Exercise instructions:
Go through the records and write each one out again exactly.

Given records:
/---
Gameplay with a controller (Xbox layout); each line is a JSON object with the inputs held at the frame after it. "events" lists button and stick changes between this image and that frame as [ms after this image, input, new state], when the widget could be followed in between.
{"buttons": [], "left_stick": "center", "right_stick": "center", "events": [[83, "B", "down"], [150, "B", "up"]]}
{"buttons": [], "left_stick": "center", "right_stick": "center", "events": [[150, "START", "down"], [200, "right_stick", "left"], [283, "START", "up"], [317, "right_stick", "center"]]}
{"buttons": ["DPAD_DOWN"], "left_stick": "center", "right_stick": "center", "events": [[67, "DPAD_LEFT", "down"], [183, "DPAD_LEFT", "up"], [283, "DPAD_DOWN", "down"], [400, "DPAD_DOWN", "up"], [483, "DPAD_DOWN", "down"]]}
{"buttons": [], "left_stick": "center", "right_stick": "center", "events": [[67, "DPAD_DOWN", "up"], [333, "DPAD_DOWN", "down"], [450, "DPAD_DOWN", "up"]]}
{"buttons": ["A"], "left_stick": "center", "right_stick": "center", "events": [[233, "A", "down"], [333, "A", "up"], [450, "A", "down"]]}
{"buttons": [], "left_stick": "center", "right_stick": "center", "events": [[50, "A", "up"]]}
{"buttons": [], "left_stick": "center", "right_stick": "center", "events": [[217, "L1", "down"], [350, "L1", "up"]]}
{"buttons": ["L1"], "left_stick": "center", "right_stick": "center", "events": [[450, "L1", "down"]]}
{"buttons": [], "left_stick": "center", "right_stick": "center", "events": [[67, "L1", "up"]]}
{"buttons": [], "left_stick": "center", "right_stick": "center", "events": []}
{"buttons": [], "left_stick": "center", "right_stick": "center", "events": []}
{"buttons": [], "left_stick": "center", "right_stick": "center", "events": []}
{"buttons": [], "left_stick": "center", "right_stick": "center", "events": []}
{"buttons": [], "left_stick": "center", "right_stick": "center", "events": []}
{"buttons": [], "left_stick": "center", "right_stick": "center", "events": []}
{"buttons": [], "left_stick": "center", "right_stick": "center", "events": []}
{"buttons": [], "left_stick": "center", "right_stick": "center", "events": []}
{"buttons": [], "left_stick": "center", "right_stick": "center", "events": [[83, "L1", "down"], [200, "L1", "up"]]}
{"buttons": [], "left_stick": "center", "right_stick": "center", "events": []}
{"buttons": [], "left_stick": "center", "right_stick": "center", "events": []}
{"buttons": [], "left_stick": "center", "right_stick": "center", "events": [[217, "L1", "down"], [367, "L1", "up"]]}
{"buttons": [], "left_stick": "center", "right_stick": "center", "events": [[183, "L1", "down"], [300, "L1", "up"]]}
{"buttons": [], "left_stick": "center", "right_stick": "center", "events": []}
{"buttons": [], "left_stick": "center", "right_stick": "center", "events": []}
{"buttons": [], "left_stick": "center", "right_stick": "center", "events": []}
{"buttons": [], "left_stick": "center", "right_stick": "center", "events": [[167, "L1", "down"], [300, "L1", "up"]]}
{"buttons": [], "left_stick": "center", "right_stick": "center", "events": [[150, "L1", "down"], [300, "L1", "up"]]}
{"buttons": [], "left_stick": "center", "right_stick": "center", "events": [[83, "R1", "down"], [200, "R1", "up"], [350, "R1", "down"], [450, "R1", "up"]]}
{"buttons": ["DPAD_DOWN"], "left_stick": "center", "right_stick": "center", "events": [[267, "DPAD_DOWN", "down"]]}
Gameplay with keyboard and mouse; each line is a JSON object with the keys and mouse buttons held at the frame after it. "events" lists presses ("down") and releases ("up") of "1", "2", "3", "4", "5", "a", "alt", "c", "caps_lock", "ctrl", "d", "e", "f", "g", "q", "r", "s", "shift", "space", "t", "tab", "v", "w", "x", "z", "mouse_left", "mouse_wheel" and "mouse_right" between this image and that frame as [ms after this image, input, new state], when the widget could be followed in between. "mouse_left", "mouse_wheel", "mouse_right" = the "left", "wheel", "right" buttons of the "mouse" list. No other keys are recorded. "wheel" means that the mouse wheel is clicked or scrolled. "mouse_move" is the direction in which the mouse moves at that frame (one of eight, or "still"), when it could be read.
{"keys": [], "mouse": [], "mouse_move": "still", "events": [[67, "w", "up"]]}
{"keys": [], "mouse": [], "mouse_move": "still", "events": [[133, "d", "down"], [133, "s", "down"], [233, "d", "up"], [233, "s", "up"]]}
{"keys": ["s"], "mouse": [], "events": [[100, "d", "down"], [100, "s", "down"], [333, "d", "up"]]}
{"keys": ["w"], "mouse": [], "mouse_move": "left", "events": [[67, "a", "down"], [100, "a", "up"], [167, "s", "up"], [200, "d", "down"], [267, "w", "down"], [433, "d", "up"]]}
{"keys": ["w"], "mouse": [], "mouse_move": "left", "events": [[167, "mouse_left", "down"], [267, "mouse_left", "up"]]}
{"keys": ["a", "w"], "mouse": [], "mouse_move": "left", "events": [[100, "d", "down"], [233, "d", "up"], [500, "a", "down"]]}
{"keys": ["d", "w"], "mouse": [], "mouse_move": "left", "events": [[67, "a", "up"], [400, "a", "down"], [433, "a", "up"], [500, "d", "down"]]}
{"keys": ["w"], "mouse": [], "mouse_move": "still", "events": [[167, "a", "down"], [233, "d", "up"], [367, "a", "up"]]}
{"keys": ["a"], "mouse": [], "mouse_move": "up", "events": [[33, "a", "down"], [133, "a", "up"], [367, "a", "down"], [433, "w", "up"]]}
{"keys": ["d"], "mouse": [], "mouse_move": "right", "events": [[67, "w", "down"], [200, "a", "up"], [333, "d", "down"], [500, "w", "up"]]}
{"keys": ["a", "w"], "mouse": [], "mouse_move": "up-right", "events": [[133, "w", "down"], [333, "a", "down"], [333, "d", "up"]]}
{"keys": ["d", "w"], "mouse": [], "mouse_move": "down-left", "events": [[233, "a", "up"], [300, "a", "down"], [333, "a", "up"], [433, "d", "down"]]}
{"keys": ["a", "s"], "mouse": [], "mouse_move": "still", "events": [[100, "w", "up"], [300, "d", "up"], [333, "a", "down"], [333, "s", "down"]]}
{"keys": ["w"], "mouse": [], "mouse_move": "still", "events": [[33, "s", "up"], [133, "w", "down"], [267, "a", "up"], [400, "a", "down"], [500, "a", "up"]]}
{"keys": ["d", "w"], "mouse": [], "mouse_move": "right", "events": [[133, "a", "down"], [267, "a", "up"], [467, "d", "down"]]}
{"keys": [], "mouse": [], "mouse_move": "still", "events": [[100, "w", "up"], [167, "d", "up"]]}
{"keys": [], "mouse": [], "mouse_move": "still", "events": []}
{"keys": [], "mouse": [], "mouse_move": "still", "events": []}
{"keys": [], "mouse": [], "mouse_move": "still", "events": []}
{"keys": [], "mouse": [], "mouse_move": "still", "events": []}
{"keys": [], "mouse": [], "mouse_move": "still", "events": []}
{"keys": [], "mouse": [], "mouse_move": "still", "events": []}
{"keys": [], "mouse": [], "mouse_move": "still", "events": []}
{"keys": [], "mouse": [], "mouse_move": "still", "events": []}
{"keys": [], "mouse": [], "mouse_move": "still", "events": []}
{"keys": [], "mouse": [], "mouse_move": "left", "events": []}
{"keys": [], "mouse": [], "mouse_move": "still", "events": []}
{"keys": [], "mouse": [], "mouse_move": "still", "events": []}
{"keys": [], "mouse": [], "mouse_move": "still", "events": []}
\---
Solution for this problem:
Gameplay with a controller (Xbox layout); each line is a JSON object with the inputs held at the frame after it. "events" lists button and stick changes between this image and that frame as [ms after this image, input, new state], when the widget could be followed in between.
{"buttons": [], "left_stick": "center", "right_stick": "center", "events": [[83, "B", "down"], [150, "B", "up"]]}
{"buttons": [], "left_stick": "center", "right_stick": "center", "events": [[150, "START", "down"], [200, "right_stick", "left"], [283, "START", "up"], [317, "right_stick", "center"]]}
{"buttons": ["DPAD_DOWN"], "left_stick": "center", "right_stick": "center", "events": [[67, "DPAD_LEFT", "down"], [183, "DPAD_LEFT", "up"], [283, "DPAD_DOWN", "down"], [400, "DPAD_DOWN", "up"], [483, "DPAD_DOWN", "down"]]}
{"buttons": [], "left_stick": "center", "right_stick": "center", "events": [[67, "DPAD_DOWN", "up"], [333, "DPAD_DOWN", "down"], [450, "DPAD_DOWN", "up"]]}
{"buttons": ["A"], "left_stick": "center", "right_stick": "center", "events": [[233, "A", "down"], [333, "A", "up"], [450, "A", "down"]]}
{"buttons": [], "left_stick": "center", "right_stick": "center", "events": [[50, "A", "up"]]}
{"buttons": [], "left_stick": "center", "right_stick": "center", "events": [[217, "L1", "down"], [350, "L1", "up"]]}
{"buttons": ["L1"], "left_stick": "center", "right_stick": "center", "events": [[450, "L1", "down"]]}
{"buttons": [], "left_stick": "center", "right_stick": "center", "events": [[67, "L1", "up"]]}
{"buttons": [], "left_stick": "center", "right_stick": "center", "events": []}
{"buttons": [], "left_stick": "center", "right_stick": "center", "events": []}
{"buttons": [], "left_stick": "center", "right_stick": "center", "events": []}
{"buttons": [], "left_stick": "center", "right_stick": "center", "events": []}
{"buttons": [], "left_stick": "center", "right_stick": "center", "events": []}
{"buttons": [], "left_stick": "center", "right_stick": "center", "events": []}
{"buttons": [], "left_stick": "center", "right_stick": "center", "events": []}
{"buttons": [], "left_stick": "center", "right_stick": "center", "events": []}
{"buttons": [], "left_stick": "center", "right_stick": "center", "events": [[83, "L1", "down"], [200, "L1", "up"]]}
{"buttons": [], "left_stick": "center", "right_stick": "center", "events": []}
{"buttons": [], "left_stick": "center", "right_stick": "center", "events": []}
{"buttons": [], "left_stick": "center", "right_stick": "center", "events": [[217, "L1", "down"], [367, "L1", "up"]]}
{"buttons": [], "left_stick": "center", "right_stick": "center", "events": [[183, "L1", "down"], [300, "L1", "up"]]}
{"buttons": [], "left_stick": "center", "right_stick": "center", "events": []}
{"buttons": [], "left_stick": "center", "right_stick": "center", "events": []}
{"buttons": [], "left_stick": "center", "right_stick": "center", "events": []}
{"buttons": [], "left_stick": "center", "right_stick": "center", "events": [[167, "L1", "down"], [300, "L1", "up"]]}
{"buttons": [], "left_stick": "center", "right_stick": "center", "events": [[150, "L1", "down"], [300, "L1", "up"]]}
{"buttons": [], "left_stick": "center", "right_stick": "center", "events": [[83, "R1", "down"], [200, "R1", "up"], [350, "R1", "down"], [450, "R1", "up"]]}
{"buttons": ["DPAD_DOWN"], "left_stick": "center", "right_stick": "center", "events": [[267, "DPAD_DOWN", "down"]]}
Gameplay with keyboard and mouse; each line is a JSON object with the keys and mouse buttons held at the frame after it. "events" lists presses ("down") and releases ("up") of "1", "2", "3", "4", "5", "a", "alt", "c", "caps_lock", "ctrl", "d", "e", "f", "g", "q", "r", "s", "shift", "space", "t", "tab", "v", "w", "x", "z", "mouse_left", "mouse_wheel" and "mouse_right" between this image and that frame as [ms after this image, input, new state], when the widget could be followed in between. "mouse_left", "mouse_wheel", "mouse_right" = the "left", "wheel", "right" buttons of the "mouse" list. No other keys are recorded. "wheel" means that the mouse wheel is clicked or scrolled. "mouse_move" is the direction in which the mouse moves at that frame (one of eight, or "still"), when it could be read.
{"keys": [], "mouse": [], "mouse_move": "still", "events": [[67, "w", "up"]]}
{"keys": [], "mouse": [], "mouse_move": "still", "events": [[133, "d", "down"], [133, "s", "down"], [233, "d", "up"], [233, "s", "up"]]}
{"keys": ["s"], "mouse": [], "events": [[100, "d", "down"], [100, "s", "down"], [333, "d", "up"]]}
{"keys": ["w"], "mouse": [], "mouse_move": "left", "events": [[67, "a", "down"], [100, "a", "up"], [167, "s", "up"], [200, "d", "down"], [267, "w", "down"], [433, "d", "up"]]}
{"keys": ["w"], "mouse": [], "mouse_move": "left", "events": [[167, "mouse_left", "down"], [267, "mouse_left", "up"]]}
{"keys": ["a", "w"], "mouse": [], "mouse_move": "left", "events": [[100, "d", "down"], [233, "d", "up"], [500, "a", "down"]]}
{"keys": ["d", "w"], "mouse": [], "mouse_move": "left", "events": [[67, "a", "up"], [400, "a", "down"], [433, "a", "up"], [500, "d", "down"]]}
{"keys": ["w"], "mouse": [], "mouse_move": "still", "events": [[167, "a", "down"], [233, "d", "up"], [367, "a", "up"]]}
{"keys": ["a"], "mouse": [], "mouse_move": "up", "events": [[33, "a", "down"], [133, "a", "up"], [367, "a", "down"], [433, "w", "up"]]}
{"keys": ["d"], "mouse": [], "mouse_move": "right", "events": [[67, "w", "down"], [200, "a", "up"], [333, "d", "down"], [500, "w", "up"]]}
{"keys": ["a", "w"], "mouse": [], "mouse_move": "up-right", "events": [[133, "w", "down"], [333, "a", "down"], [333, "d", "up"]]}
{"keys": ["d", "w"], "mouse": [], "mouse_move": "down-left", "events": [[233, "a", "up"], [300, "a", "down"], [333, "a", "up"], [433, "d", "down"]]}
{"keys": ["a", "s"], "mouse": [], "mouse_move": "still", "events": [[100, "w", "up"], [300, "d", "up"], [333, "a", "down"], [333, "s", "down"]]}
{"keys": ["w"], "mouse": [], "mouse_move": "still", "events": [[33, "s", "up"], [133, "w", "down"], [267, "a", "up"], [400, "a", "down"], [500, "a", "up"]]}
{"keys": ["d", "w"], "mouse": [], "mouse_move": "right", "events": [[133, "a", "down"], [267, "a", "up"], [467, "d", "down"]]}
{"keys": [], "mouse": [], "mouse_move": "still", "events": [[100, "w", "up"], [167, "d", "up"]]}
{"keys": [], "mouse": [], "mouse_move": "still", "events": []}
{"keys": [], "mouse": [], "mouse_move": "still", "events": []}
{"keys": [], "mouse": [], "mouse_move": "still", "events": []}
{"keys": [], "mouse": [], "mouse_move": "still", "events": []}
{"keys": [], "mouse": [], "mouse_move": "still", "events": []}
{"keys": [], "mouse": [], "mouse_move": "still", "events": []}
{"keys": [], "mouse": [], "mouse_move": "still", "events": []}
{"keys": [], "mouse": [], "mouse_move": "still", "events": []}
{"keys": [], "mouse": [], "mouse_move": "still", "events": []}
{"keys": [], "mouse": [], "mouse_move": "left", "events": []}
{"keys": [], "mouse": [], "mouse_move": "still", "events": []}
{"keys": [], "mouse": [], "mouse_move": "still", "events": []}
{"keys": [], "mouse": [], "mouse_move": "still", "events": []}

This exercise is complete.